Hillbarn Theatre's excellent company does a great job in its production of the stage version of "To Kill a Mockingbird" of teasing out the nuances of small town Alabama life in the 1930s, from the old cranky neighbor Mrs Dubose (Barbara Heninger) to the town busybody Stephanie Crawford (Stephanie Crowley). Heninger plays the elderly woman with superb crankiness, and the busybody knows everything that's going on.
The set shows three houses: those of Mrs. Dubose, the Radleys and the Finches, and easily doubles as the courtroom with just the addition of a few chairs and tables. We really feel as though we were in a hot Alabama summer's day, with everyone fanning themselves.
Every lawyer gets one case in a lifetime and for Atticus Finch (Brian Levi) it is the Tom Robinson case. Levi plays Finch with calm, measured delivery and we always feel he is one step ahead of everyone else. Tom Robinson (Anthone Jackson) has been accused of attacking and raping Mayella Ewell (CC Sheldon). Robinson is black and Ewell is white, so when Atticus (everyone calls him Atticus, even his children) agrees to defend Robinson, the whole town seems to be against him.
Scout as a young girl is played with real gusto by Emily Mannion, and she doesn't understand what all the fuss is about.

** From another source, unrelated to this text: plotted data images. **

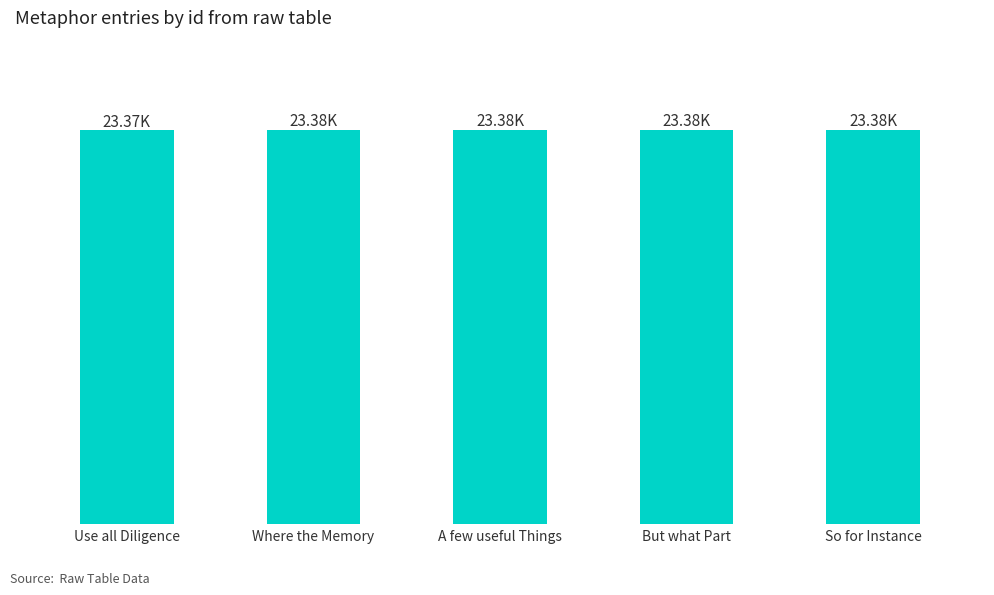

At which label does the data first exceed 23377?

But what Part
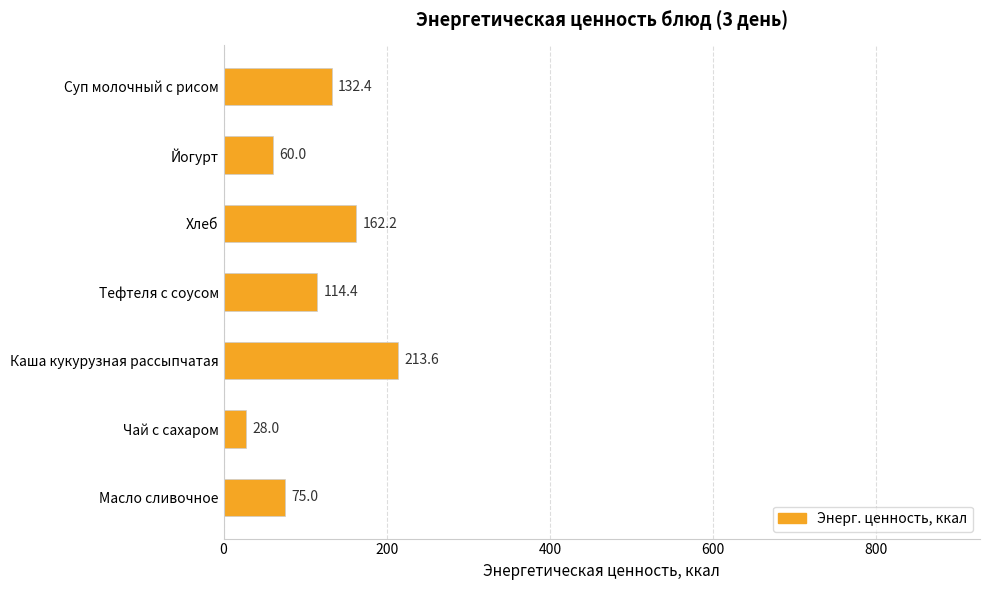

What is the sum of all values?

785.6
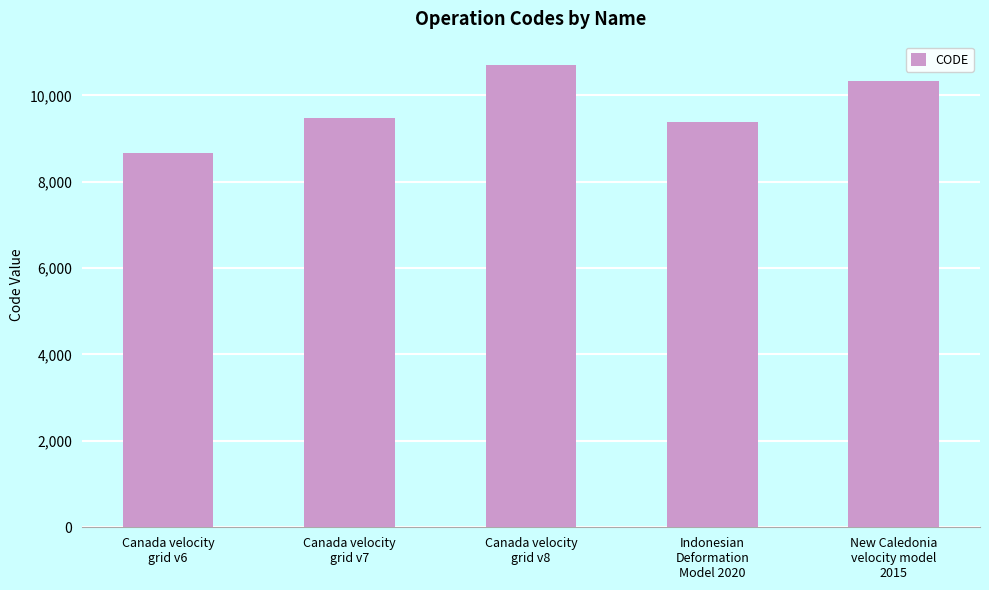

How many categories are shown in the chart?

5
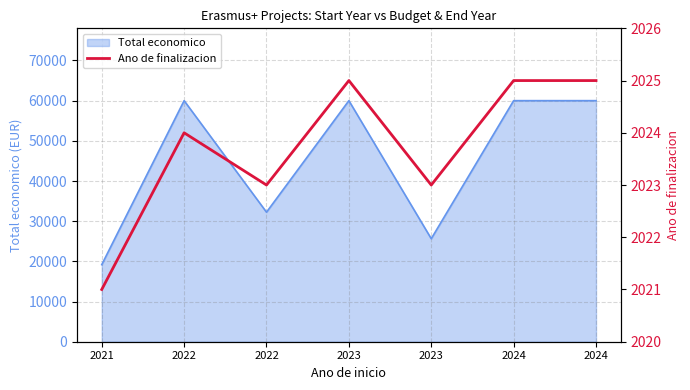

At which category does the chart reach its minimum across all series?

2021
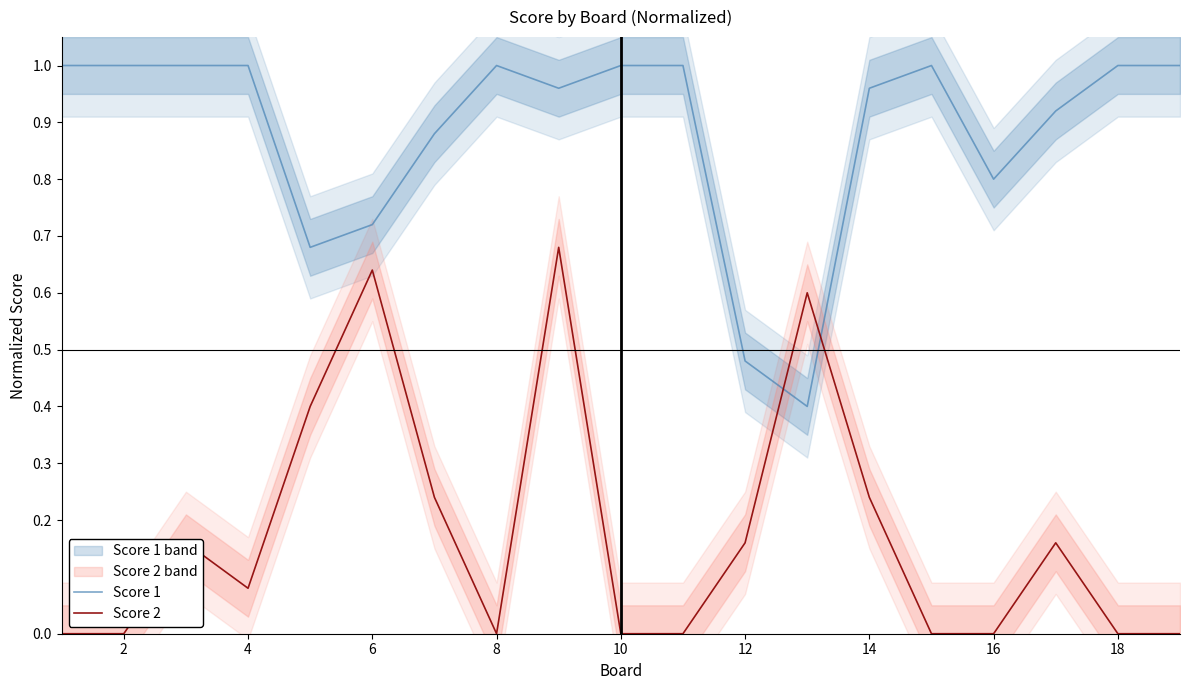

The value of Score 1 at 16 is 0.8. True or false?

True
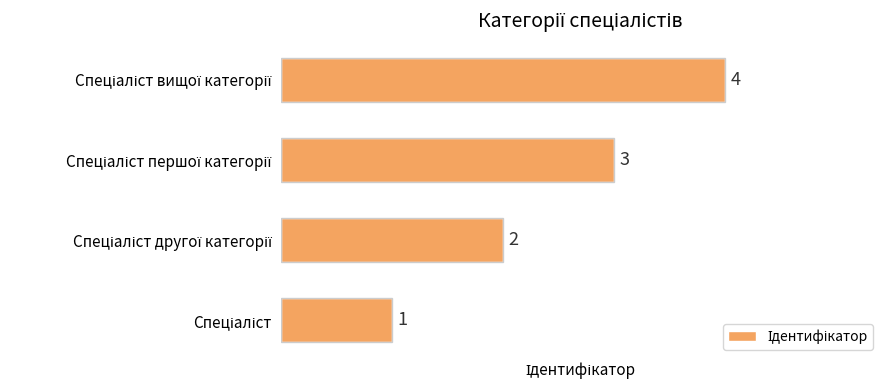

Does the chart contain any negative values?

No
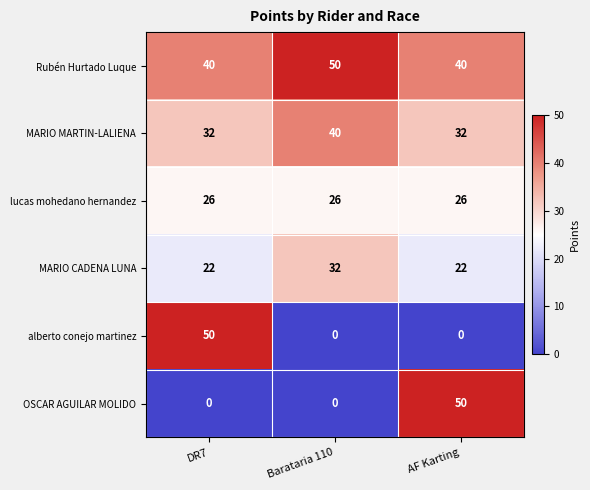

How many series are shown in this chart?

6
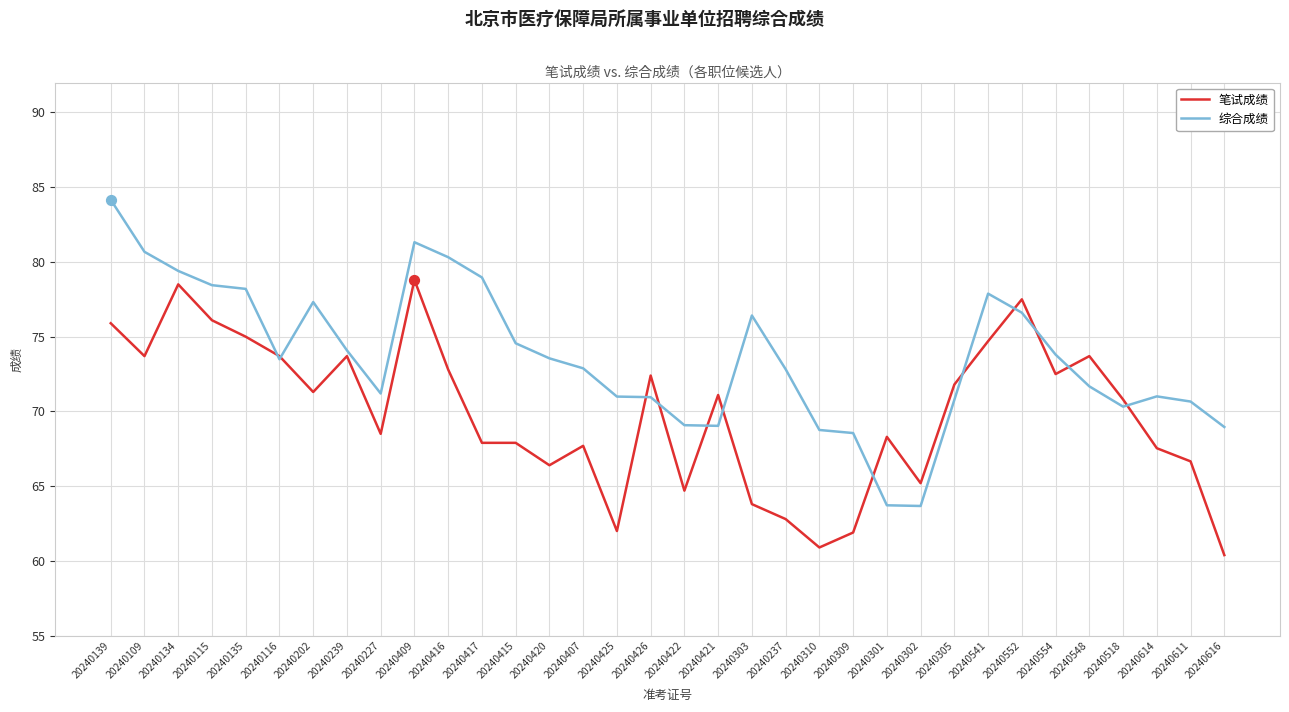

What is the ratio of the value at 20240139 to the value at 20240237?

1.2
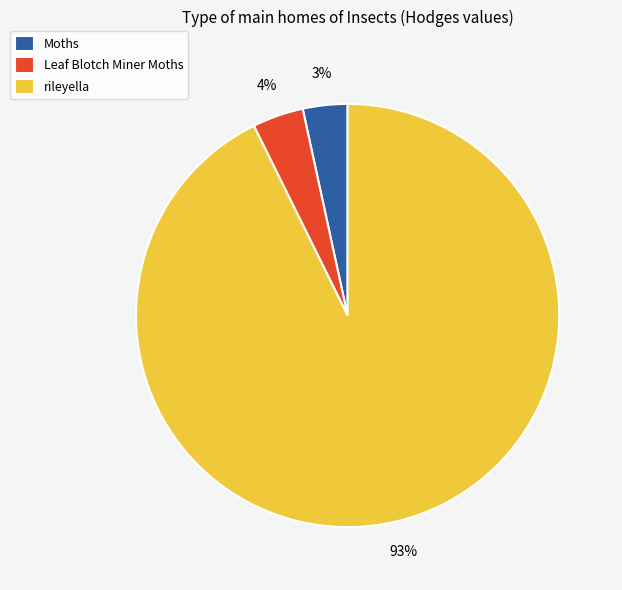

Is it true that rileyella is 93% of the pie?

True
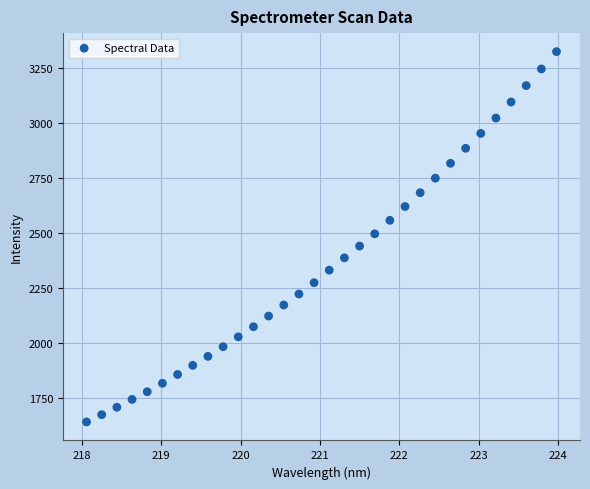

What is the range of X values (max minus min)?

5.9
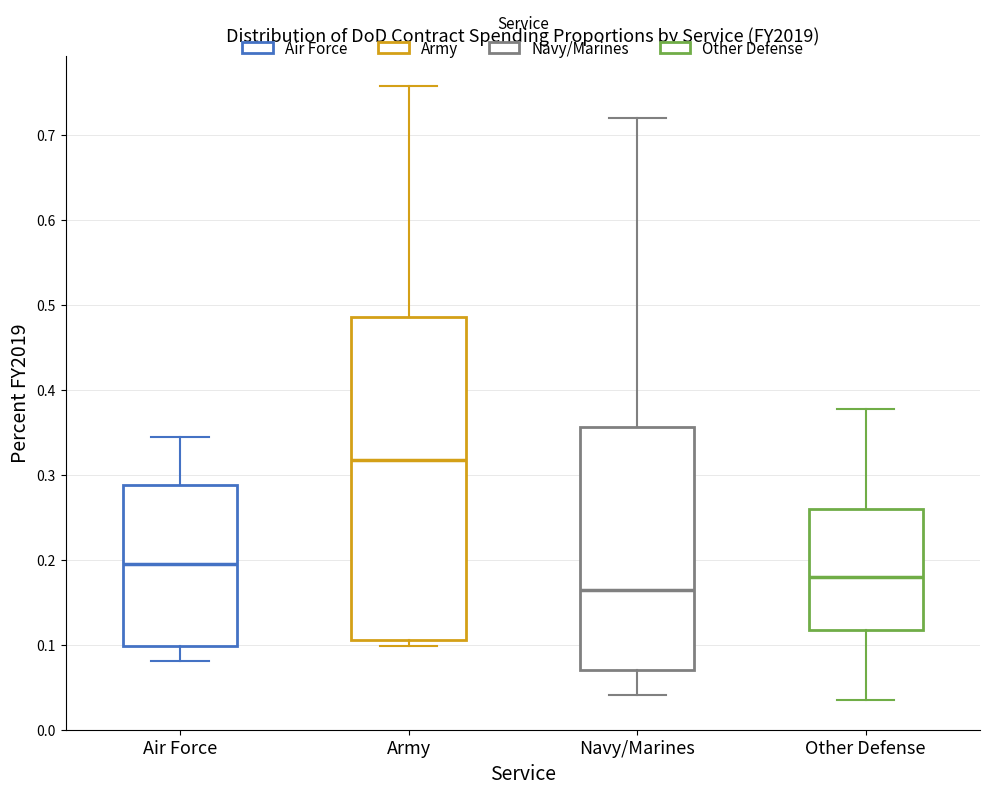

Reading left to right, read every box against the y-axis: the position of its median line, the range the box covers, and the ends of its whiskers. The values are not printed on the chart, so give them approximately, as read against the axis.

Air Force: median 0.19, box 0.10 to 0.29, whiskers 0.08 to 0.34
Army: median 0.32, box 0.11 to 0.49, whiskers 0.10 to 0.76
Navy/Marines: median 0.16, box 0.07 to 0.36, whiskers 0.04 to 0.72
Other Defense: median 0.18, box 0.12 to 0.26, whiskers 0.04 to 0.38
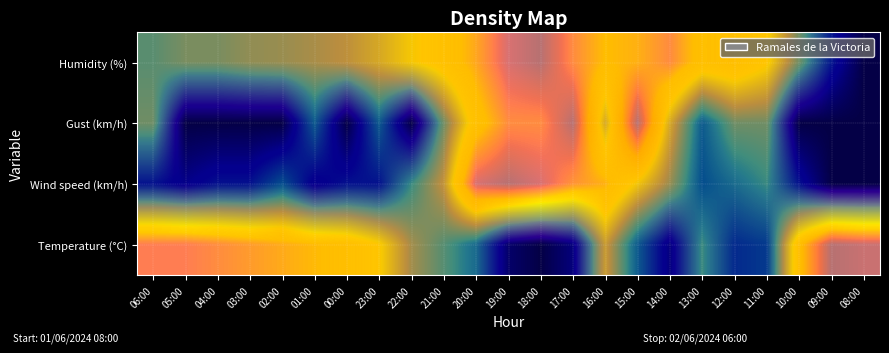

What is the total value across all series at 02:00?

1.1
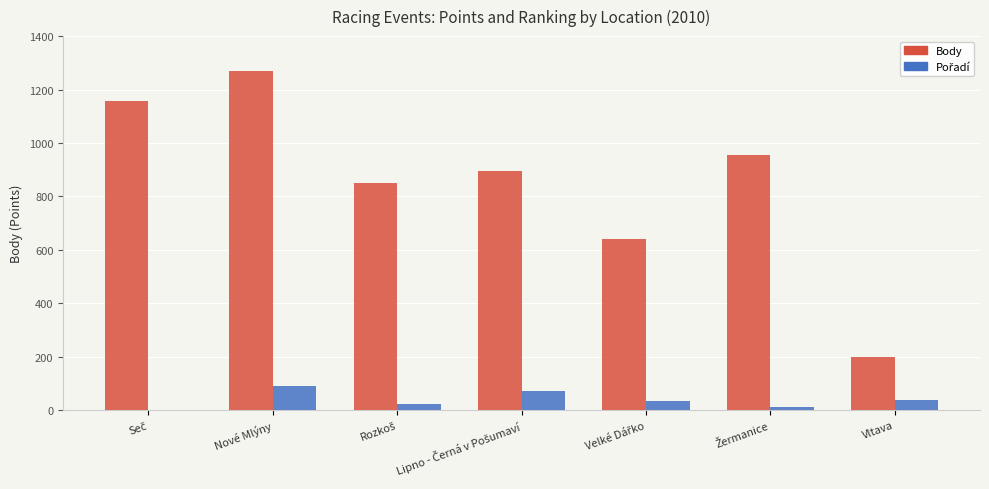

Which series has the largest total across all categories?

Body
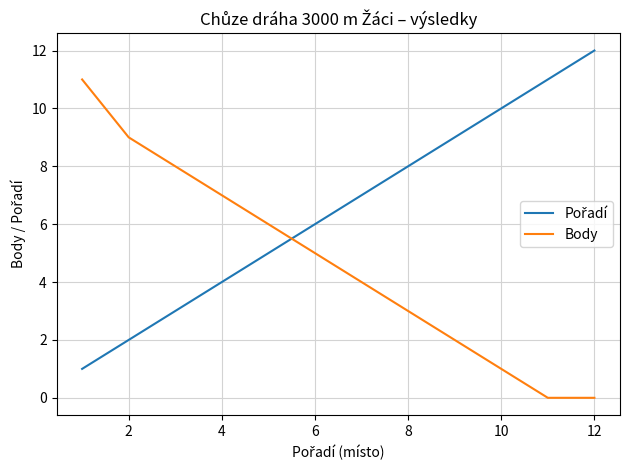

Does the chart display data point markers on the line(s)?

No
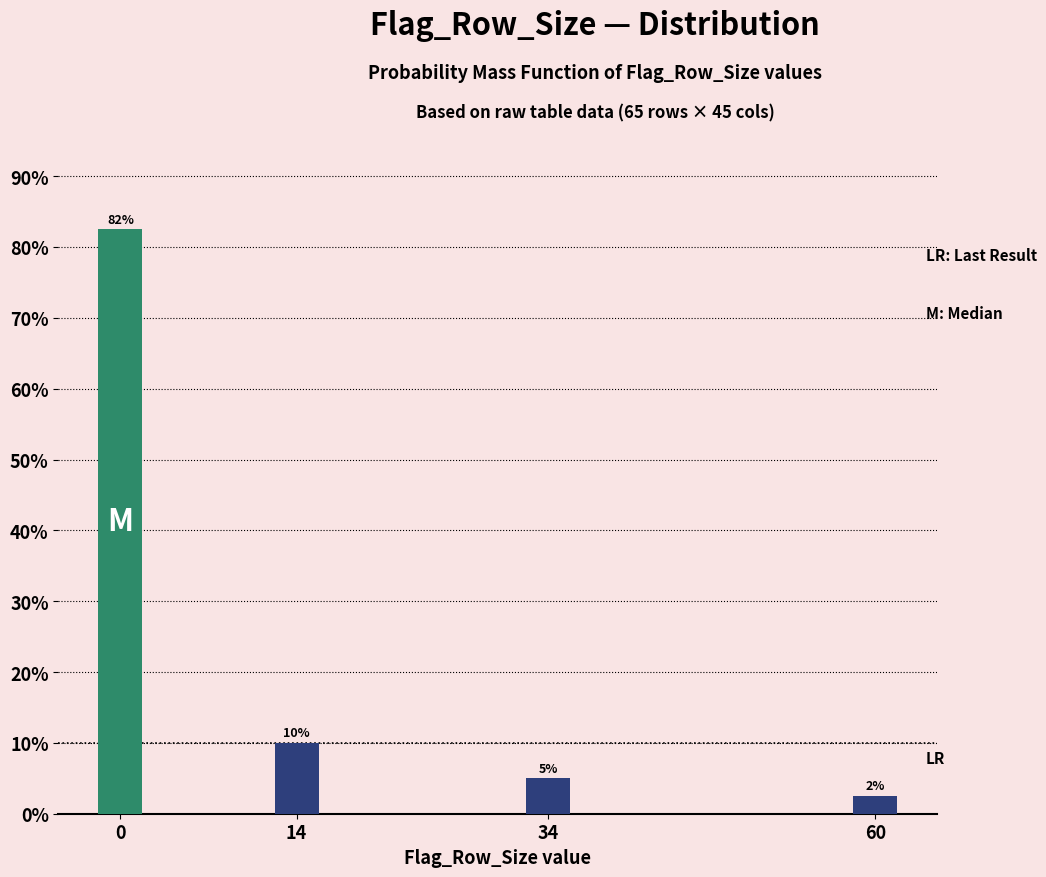

What value does the data have at 60?

2.5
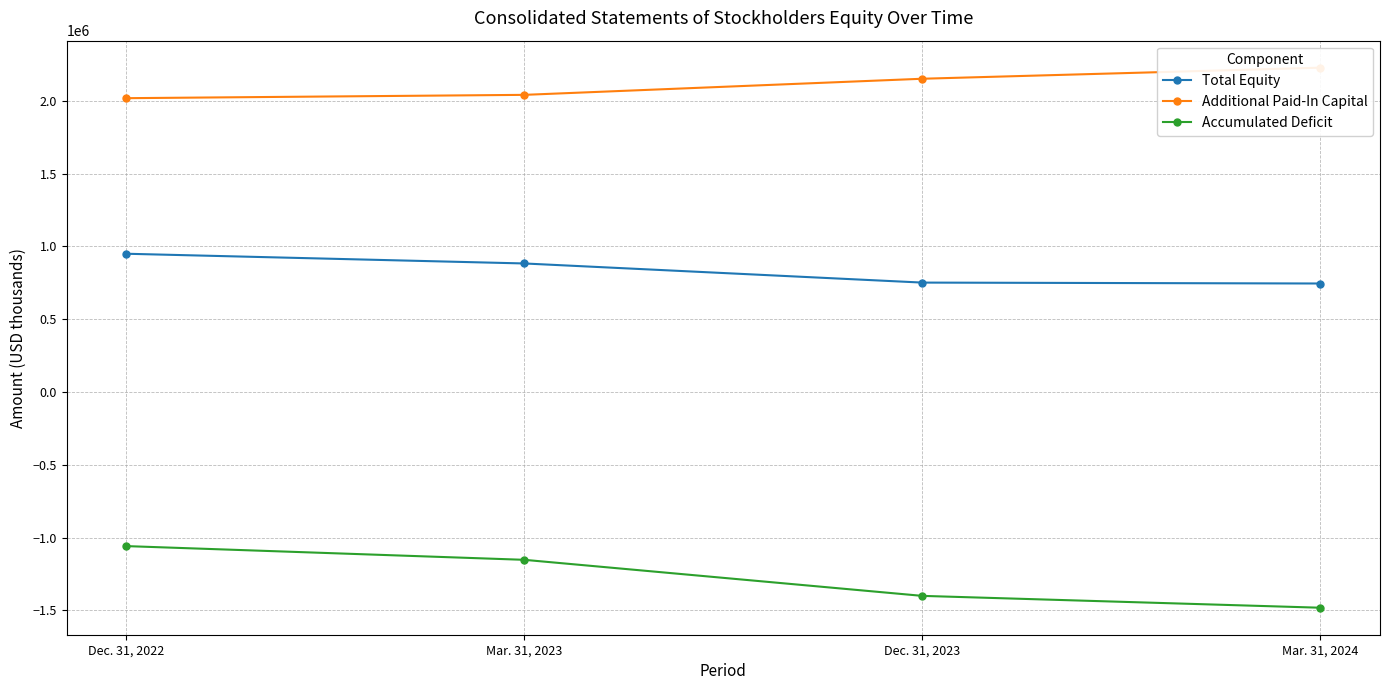

List the series in order of their overall mean, lowest first.

Accumulated Deficit, Total Equity, Additional Paid-In Capital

Their maid Calpurnia (Anju Hyppolite) is black, so why should people be so against Atticus? She is also intrigued by their reclusive neighbor Nathan Radley and his son Arthur, both played by David Blackburn.
Blackburn's wonderful sloping-shouldered walk puts one in mind of the snaggle-toothed backwoodsmen of "Deliverance." The story is narrated by the elder Scout, real name Jean Louise Finch, played by Sarah Birdall, who keeps us apprised of Scout's thoughts, and some of the undercurrents in the town.
When the trial comes, Atticus has all his questions ready for Mayella, and for her father, played with conniving menace by Henry Kaiser. He "never asks a question he doesn't already know the answer to," Scout reminds us. Atticus seems to make it clear that Robinson didn't do the act, but there's no way the town's jury is going to let him off. Jackson has a resonant singing voice and at one point his character Robinson breaks into a spiritual. Atticus himself has to guard the jail where Robinson is imprisoned, against the town's mob led by his friend Walter Cunningham (Galen Poulton), bent on a lynching the suspect.
The mob scene is really quite scary, but Atticus somehow manages to diffuse the mob's passions and the trial continues to its bigoted but inevitable conclusion. Levi plays Atticus with calm, unflustered authority, like a latter-day Abe Lincoln. Kaiser's Bob Ewell is smug and menacing, and Mannion's young Scout is bubbly and innocent. But Tyler Groshong as Scout's friend Dill was thoroughly enjoyable – "little, but old," as one of the adults describes him.
This is a thought-provoking play, showing how one man, against all the odds, can stand up to the ingrained prejudice of a community brought up to be racist. For every Bob Ewell, we'll need at least two Atticus Finches.